Doing some reading before shul on the High Holy Days, I set aside the Torah a bit to start Rabbi Adin Steinsaltz’s seminal gateway to the Zohar, The Thirteen Petaled Rose. Let me qualify the following by saying that this was the first reading of any kind I had done on Kabbalah aside from some rather removed and clinical introductions.
Rabbi Dov Muchnik, schlicha of Chabad of Oxnard, spoke on Rosh Hashanah about R. Steinsaltz, and I renewed my resolve to delve into the works of that great master of Torah. The Thirteen Petaled Rose was my first stop.
I had always believed that for a person like myself – born into a barely observant Reform household and not even Halachically Jewish, Zohar would be like jumping into medical school without studying biology. And, to be truthful, I remain unconvinced that I’m wrong in this.
Rabbi Steinsaltz does a superior job at making the essence of Kabbalah clear to the tyro. But on every page, in every paragraph, even as I felt awed and uplifted by the profundity of the truths, I heard a patient but insistent voice inside my head calling me back to Torah and Talmud.
I reached page 10, unable to continue.
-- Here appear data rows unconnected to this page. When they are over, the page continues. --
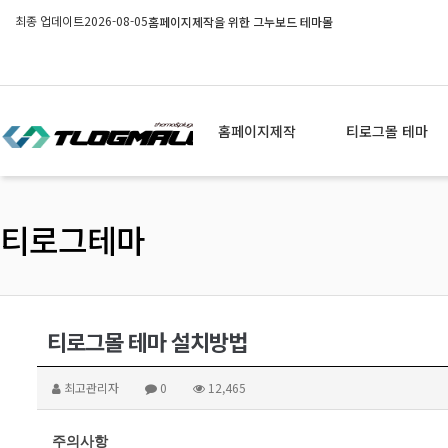
최종 업데이트
2026-08-05
홈페이지제작을 위한 그누보드 테마몰
홈페이지제작
티로그몰 테마
티로그테마
티로그몰 테마 설치방법
최고관리자
0
12,465
주의사항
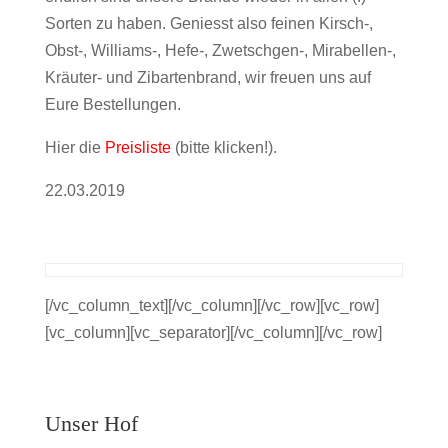
Sorten zu haben. Geniesst also feinen Kirsch-,
Obst-, Williams-, Hefe-, Zwetschgen-, Mirabellen-,
Kräuter- und Zibartenbrand, wir freuen uns auf
Eure Bestellungen.
Hier die
Preisliste
(bitte klicken!).
22.03.2019
[/vc_column_text][/vc_column][/vc_row][vc_row]
[vc_column][vc_separator][/vc_column][/vc_row]
Unser Hof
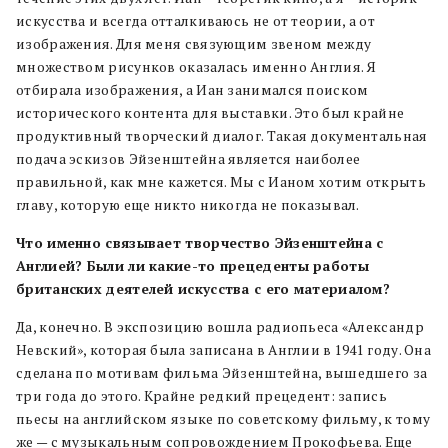
искусства и всегда отталкиваюсь не от теории, а от
изображения. Для меня связующим звеном между
множеством рисунков оказалась именно Англия. Я
отбирала изображения, а Иан занимался поиском
исторического контента для выставки. Это был крайне
продуктивный творческий диалог. Такая документальная
подача эскизов Эйзенштейна является наиболее
правильной, как мне кажется. Мы с Ианом хотим открыть
главу, которую еще никто никогда не показывал.
Что именно связывает творчество Эйзенштейна с
Англией? Были ли какие-то прецеденты работы
британских деятелей искусства с его материалом?
Да, конечно. В экспозицию вошла радиопьеса «Александр
Невский», которая была записана в Англии в 1941 году. Она
сделана по мотивам фильма Эйзенштейна, вышедшего за
три года до этого. Крайне редкий прецедент: запись
пьесы на английском языке по советскому фильму, к тому
же — с музыкальным сопровождением Прокофьева. Еще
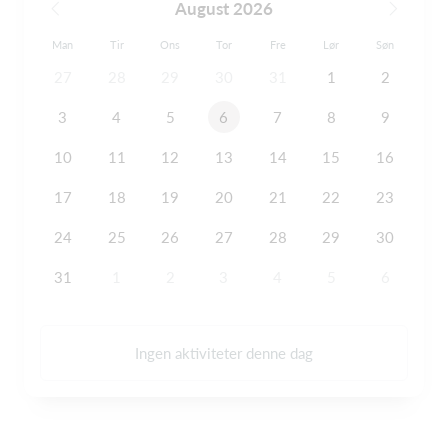
August 2026
Man
Tir
Ons
Tor
Fre
Lør
Søn
27
28
29
30
31
1
2
3
4
5
6
7
8
9
10
11
12
13
14
15
16
17
18
19
20
21
22
23
24
25
26
27
28
29
30
31
1
2
3
4
5
6
Ingen aktiviteter denne dag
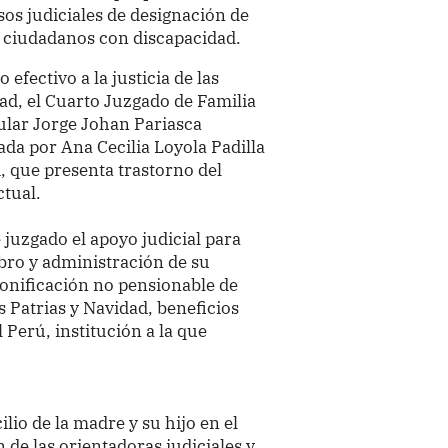
sos judiciales de designación de
s ciudadanos con discapacidad.
 efectivo a la justicia de las
ad, el Cuarto Juzgado de Familia
tular Jorge Johan Pariasca
ada por Ana Cecilia Loyola Padilla
d, que presenta trastorno del
ctual.
 juzgado el apoyo judicial para
cobro y administración de su
bonificación no pensionable de
s Patrias y Navidad, beneficios
 Perú, institución a la que
ilio de la madre y su hijo en el
n de las orientadoras judiciales y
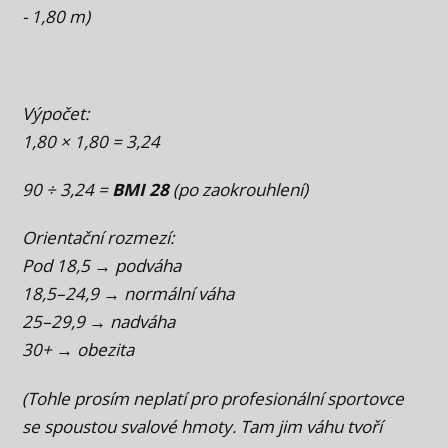
- 1,80 m)
Výpočet:
1,80 × 1,80 = 3,24
90 ÷ 3,24 =
BMI 28
(po zaokrouhlení)
Orientační rozmezí:
Pod 18,5 → podváha
18,5–24,9 → normální váha
25–29,9 → nadváha
30+ → obezita
(Tohle prosím neplatí pro profesionální sportovce
se spoustou svalové hmoty. Tam jim váhu tvoří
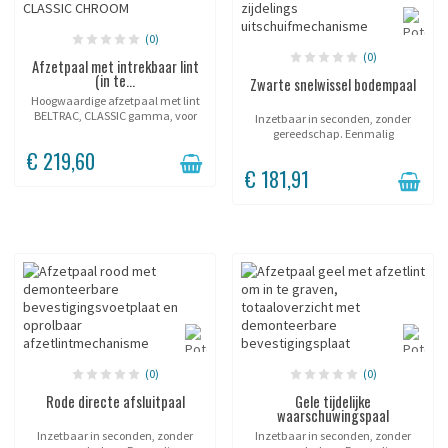
(0)
(0)
Afzetpaal met intrekbaar lint
(in te...
Zwarte snelwissel bodempaal
Hoogwaardige afzetpaal met lint
BELTRAC, CLASSIC gamma, voor
Inzetbaar in seconden, zonder
vaste installatie.
gereedschap. Eenmalig
geplaatste huls; de paal wordt
€ 219,60
naar wens geplaatst en
€ 181,91
verwijderd. Soepele lintterugloop,
zonder schok....
(0)
(0)
Rode directe afsluitpaal
Gele tijdelijke
waarschuwingspaal
Inzetbaar in seconden, zonder
Inzetbaar in seconden, zonder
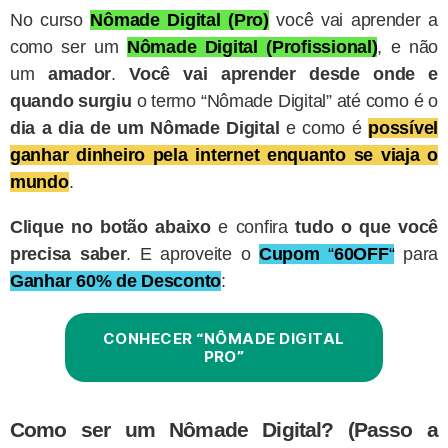
No curso
Nômade Digital (Pro)
você vai aprender a
como ser um
Nômade Digital (Profissional)
, e não
um
amador
.
Você vai aprender desde onde e
quando surgiu
o termo “Nômade Digital” até como é o
dia a dia de um Nômade Digital
e como é
possível
ganhar dinheiro pela internet enquanto se viaja o
mundo
.
Clique no botão abaixo
e confira
tudo o que você
precisa saber
. E aproveite o
Cupom
“
60OFF
“
para
Ganhar 60% de Desconto
:
CONHECER “NÔMADE DIGITAL
PRO”
Como ser um Nômade Digital? (Passo a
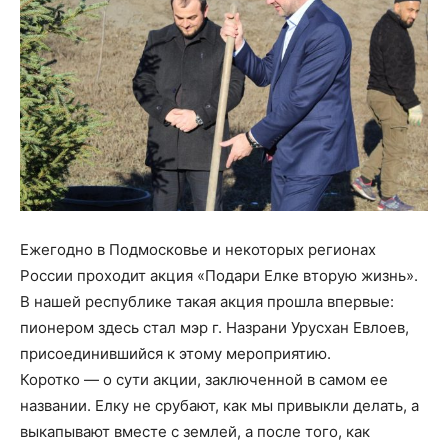
Ежегодно в Подмосковье и некоторых регионах
России проходит акция «Подари Елке вторую жизнь».
В нашей республике такая акция прошла впервые:
пионером здесь стал мэр г. Назрани Урусхан Евлоев,
присоединившийся к этому мероприятию.
Коротко — о сути акции, заключенной в самом ее
названии. Елку не срубают, как мы привыкли делать, а
выкапывают вместе с землей, а после того, как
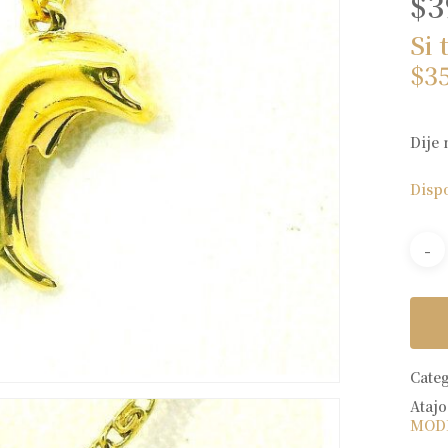
$
3
Si 
$
3
Dije 
Disp
Cate
Atajo
MOD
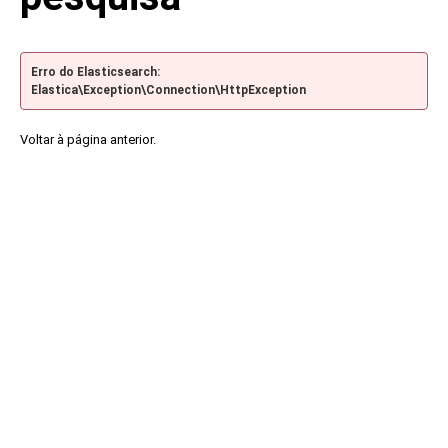
Erro do Elasticsearch:
Elastica\Exception\Connection\HttpException
Voltar à página anterior.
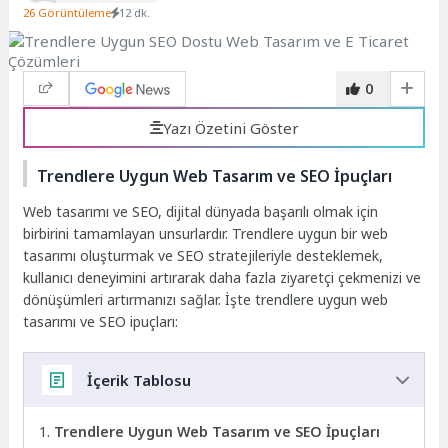
26 Görüntüleme
12 dk.
0
Yazı Özetini Göster
Trendlere Uygun Web Tasarım ve SEO İpuçları
Web tasarımı ve SEO, dijital dünyada başarılı olmak için
birbirini tamamlayan unsurlardır. Trendlere uygun bir web
tasarımı oluşturmak ve SEO stratejileriyle desteklemek,
kullanıcı deneyimini artırarak daha fazla ziyaretçi çekmenizi ve
dönüşümleri artırmanızı sağlar. İşte trendlere uygun web
tasarımı ve SEO ipuçları:
İçerik Tablosu
Trendlere Uygun Web Tasarım ve SEO İpuçları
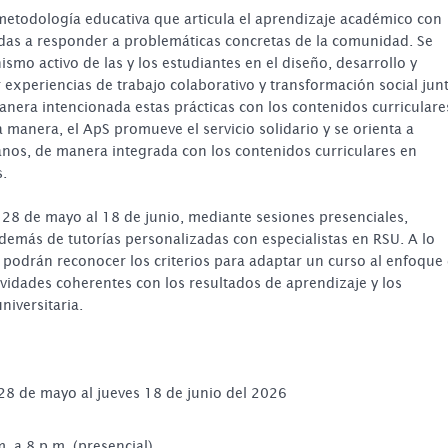
 metodología educativa que articula el aprendizaje académico con
tadas a responder a problemáticas concretas de la comunidad. Se
smo activo de las y los estudiantes en el diseño, desarrollo y
 experiencias de trabajo colaborativo y transformación social jun
anera intencionada estas prácticas con los contenidos curriculare
a manera, el ApS promueve el servicio solidario y se orienta a
os, de manera integrada con los contenidos curriculares en
s.
 28 de mayo al 18 de junio, mediante sesiones presenciales,
 además de tutorías personalizadas con especialistas en RSU. A lo
tes podrán reconocer los criterios para adaptar un curso al enfoque
ividades coherentes con los resultados de aprendizaje y los
niversitaria.
 28 de mayo al jueves 18 de junio del 2026
. a 8 p.m. (presencial)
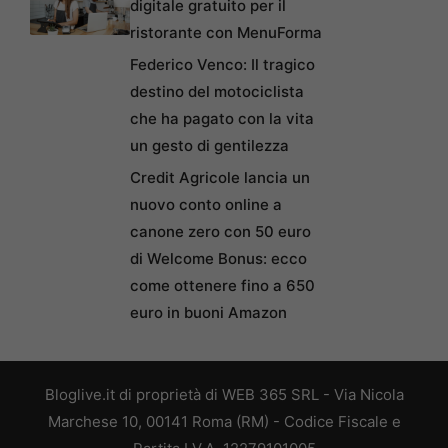
digitale gratuito per il
ristorante con MenuForma
Federico Venco: Il tragico
destino del motociclista
che ha pagato con la vita
un gesto di gentilezza
Credit Agricole lancia un
nuovo conto online a
canone zero con 50 euro
di Welcome Bonus: ecco
come ottenere fino a 650
euro in buoni Amazon
Bloglive.it di proprietà di WEB 365 SRL - Via Nicola
Marchese 10, 00141 Roma (RM) - Codice Fiscale e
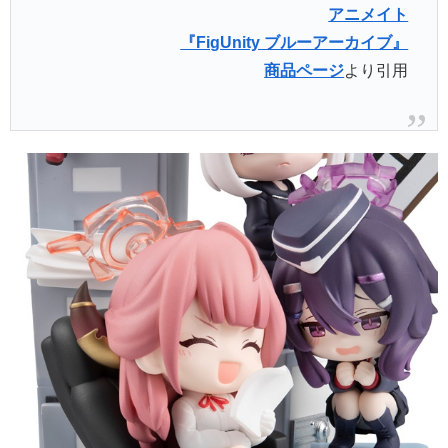
アニメイト
『FigUnity ブルーアーカイブ』
商品ページ
より引用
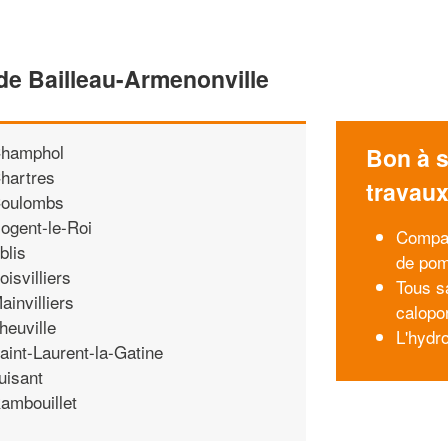
de Bailleau-Armenonville
hamphol
Bon à s
hartres
travau
oulombs
ogent-le-Roi
Compar
blis
de pom
oisvilliers
Tous sa
ainvilliers
calopo
heuville
L'hydr
aint-Laurent-la-Gatine
uisant
ambouillet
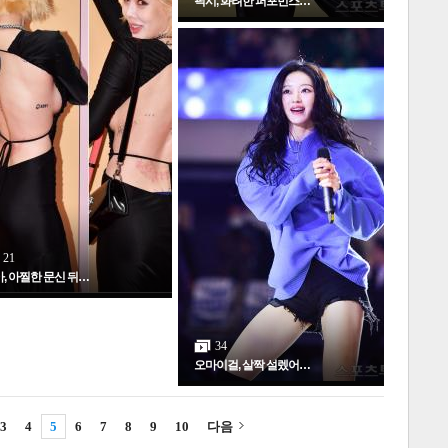
픽시, 화려한 퍼포먼스…
3
21
, 아찔한 문신 뒤…
34
오마이걸, 살짝 설렜어…
3
4
5
6
7
8
9
10
다음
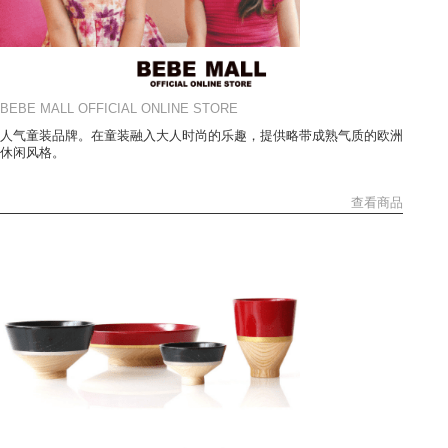
BEBE MALL OFFICIAL ONLINE STORE
人气童装品牌。在童装融入大人时尚的乐趣，提供略带成熟气质的欧洲
休闲风格。
查看商品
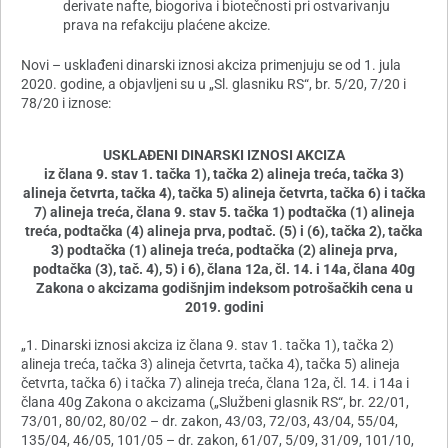
derivate nafte, biogoriva i biotečnosti pri ostvarivanju
prava na refakciju plaćene akcize.
Novi – usklađeni dinarski iznosi akciza primenjuju se od 1. jula
2020. godine, a objavljeni su u „Sl. glasniku RS“, br. 5/20, 7/20 i
78/20 i iznose:
USKLAĐENI DINARSKI IZNOSI AKCIZA
iz člana 9. stav 1. tačka 1), tačka 2) alineja treća, tačka 3)
alineja četvrta, tačka 4), tačka 5) alineja četvrta, tačka 6) i tačka
7) alineja treća, člana 9. stav 5. tačka 1) podtačka (1) alineja
treća, podtačka (4) alineja prva, podtač. (5) i (6), tačka 2), tačka
3) podtačka (1) alineja treća, podtačka (2) alineja prva,
podtačka (3), tač. 4), 5) i 6), člana 12a, čl. 14. i 14a, člana 40g
Zakona o akcizama godišnjim indeksom potrošačkih cena u
2019. godini
„1. Dinarski iznosi akciza iz člana 9. stav 1. tačka 1), tačka 2)
alineja treća, tačka 3) alineja četvrta, tačka 4), tačka 5) alineja
četvrta, tačka 6) i tačka 7) alineja treća, člana 12a, čl. 14. i 14a i
člana 40g Zakona o akcizama („Službeni glasnik RS“, br. 22/01,
73/01, 80/02, 80/02 – dr. zakon, 43/03, 72/03, 43/04, 55/04,
135/04, 46/05, 101/05 – dr. zakon, 61/07, 5/09, 31/09, 101/10,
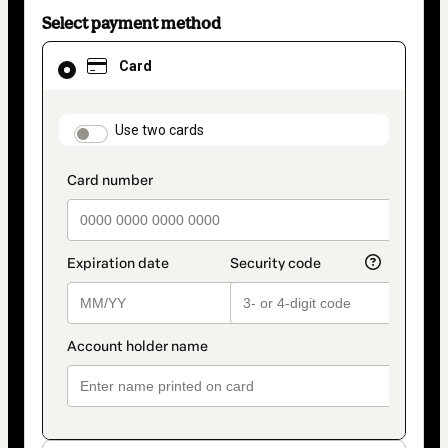
Select payment method
Card
Card
selected
as
payment
method
payment_data.section_title_v2
Use two cards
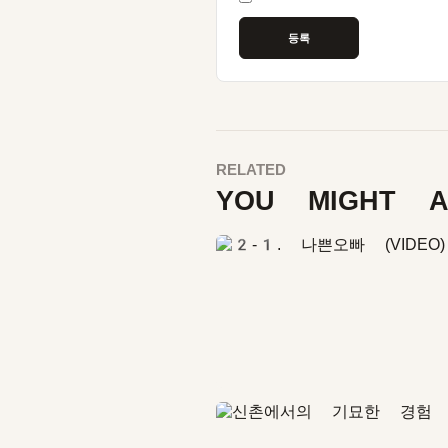
RELATED
YOU MIGHT A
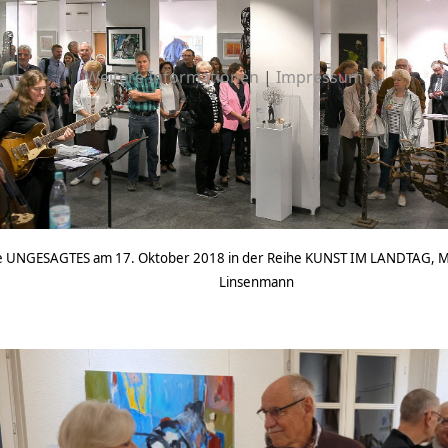
Weitere Informationen
|
Impressum
e UNGESAGTES am 17. Oktober 2018 in der Reihe KUNST IM LANDTAG, Main
Linsenmann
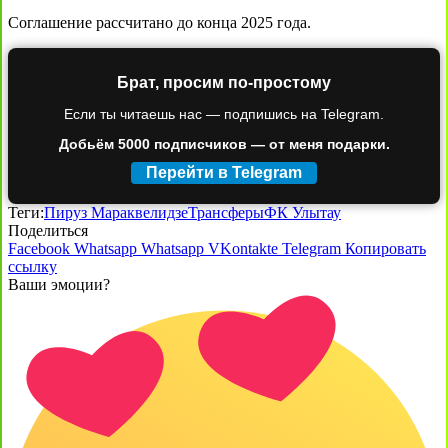
Соглашение рассчитано до конца 2025 года.
Брат, просим по-простому
Если ты читаешь нас — подпишись на Telegram.
Добьём 5000 подписчиков — от меня подарки.
Перейти в Telegram
Теги:
Пируз Мараквелидзе
Трансферы
ФК Улытау
Поделиться
Facebook
Whatsapp
Whatsapp
VKontakte
Telegram
Копировать
ссылку
Ваши эмоции?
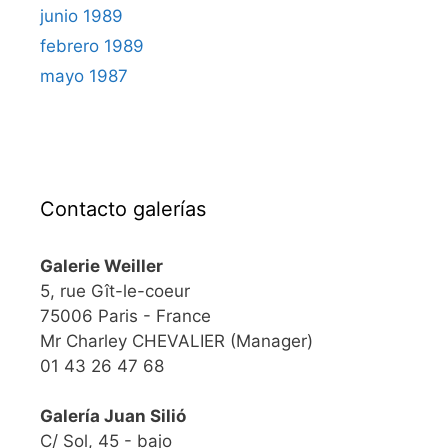
junio 1989
febrero 1989
mayo 1987
Contacto galerías
Galerie Weiller
5, rue Gît-le-coeur
75006 Paris - France
Mr Charley CHEVALIER (Manager)
01 43 26 47 68
Galería Juan Silió
C/ Sol, 45 - bajo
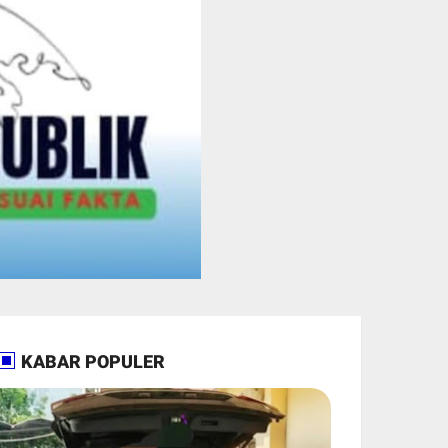
KABAR POPULER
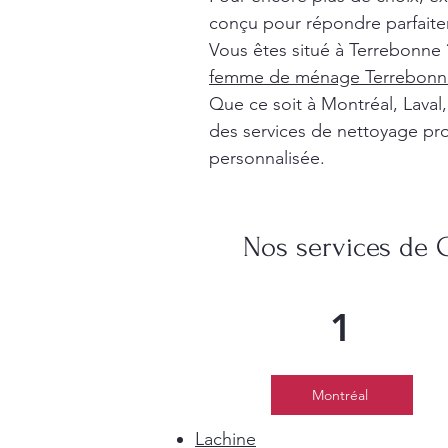
conçu pour répondre parfaite
Vous êtes situé à Terrebonne 
femme de ménage Terrebonn
Que ce soit à Montréal, Lava
des services de nettoyage pro
personnalisée.
Nos services de 
1
Montréal
Lachine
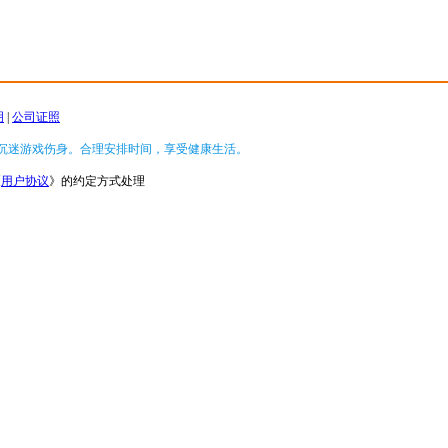
明
|
公司证照
沉迷游戏伤身。合理安排时间，享受健康生活。
《
用户协议
》的约定方式处理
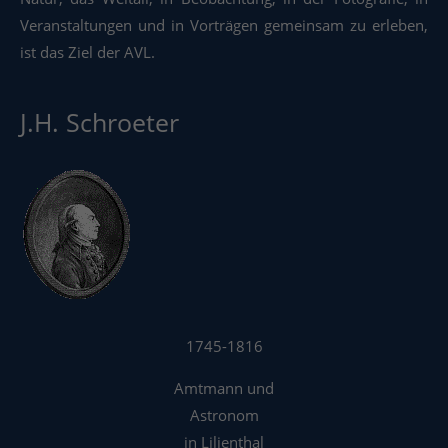
Veranstaltungen und in Vorträgen gemeinsam zu erleben,
ist das Ziel der AVL.
J.H. Schroeter
1745-1816
Amtmann und
Astronom
in Lilienthal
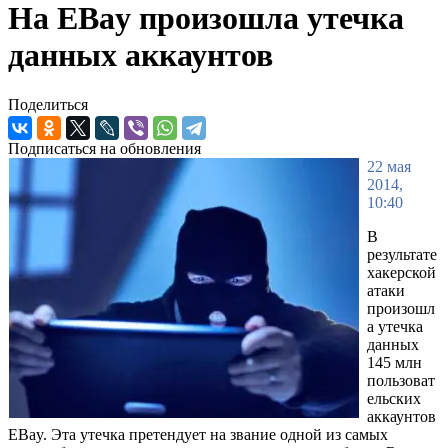
На EBay произошла утечка
данных аккаунтов
Поделиться
Подписаться на обновления
22 мая
2014,
10:40
В
результате
хакерской
атаки
произошл
а утечка
данных
145 млн
пользоват
ельских
аккаунтов
EBay. Эта утечка претендует на звание одной из самых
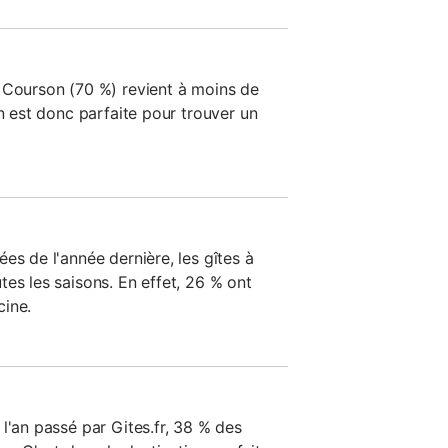
 Courson (70 %) revient à moins de
on est donc parfaite pour trouver un
es de l'année dernière, les gîtes à
es les saisons. En effet, 26 % ont
cine.
l'an passé par Gites.fr, 38 % des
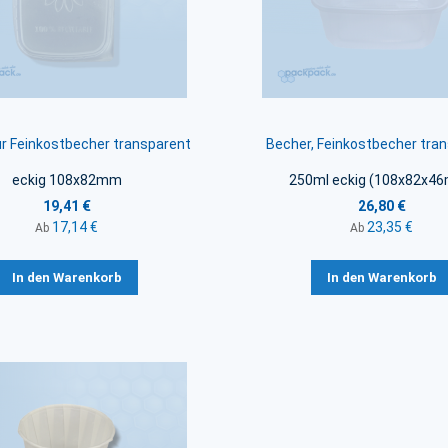
ür Feinkostbecher transparent
Becher, Feinkostbecher tra
eckig 108x82mm
250ml eckig (108x82x4
19,41 €
26,80 €
17,14 €
23,35 €
Ab
Ab
In den Warenkorb
In den Warenkorb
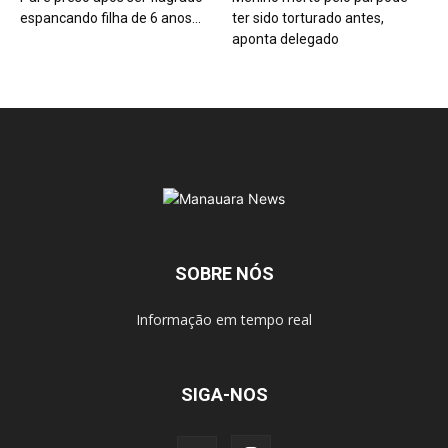
espancando filha de 6 anos...
ter sido torturado antes,
aponta delegado
SOBRE NÓS
Informação em tempo real
SIGA-NOS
I was overwhelmed not so much by an inability to comprehend, but of a sense of deep spiritual inadequacy.
“You have just restarted your journey of learning and teshuvah,” I audibly reminded myself. “Don’t make the same mistakes you made last time and place yourself on the path of ba’al teshuvah syndrome.”
The great work was returned to its honored place on the shelf, and, awe still with me, I picked up my Machzor, my tallis, and my kittel, and walked the rest of the way to shul, head, heart, and spirit swimming, but, B”H, not drowning.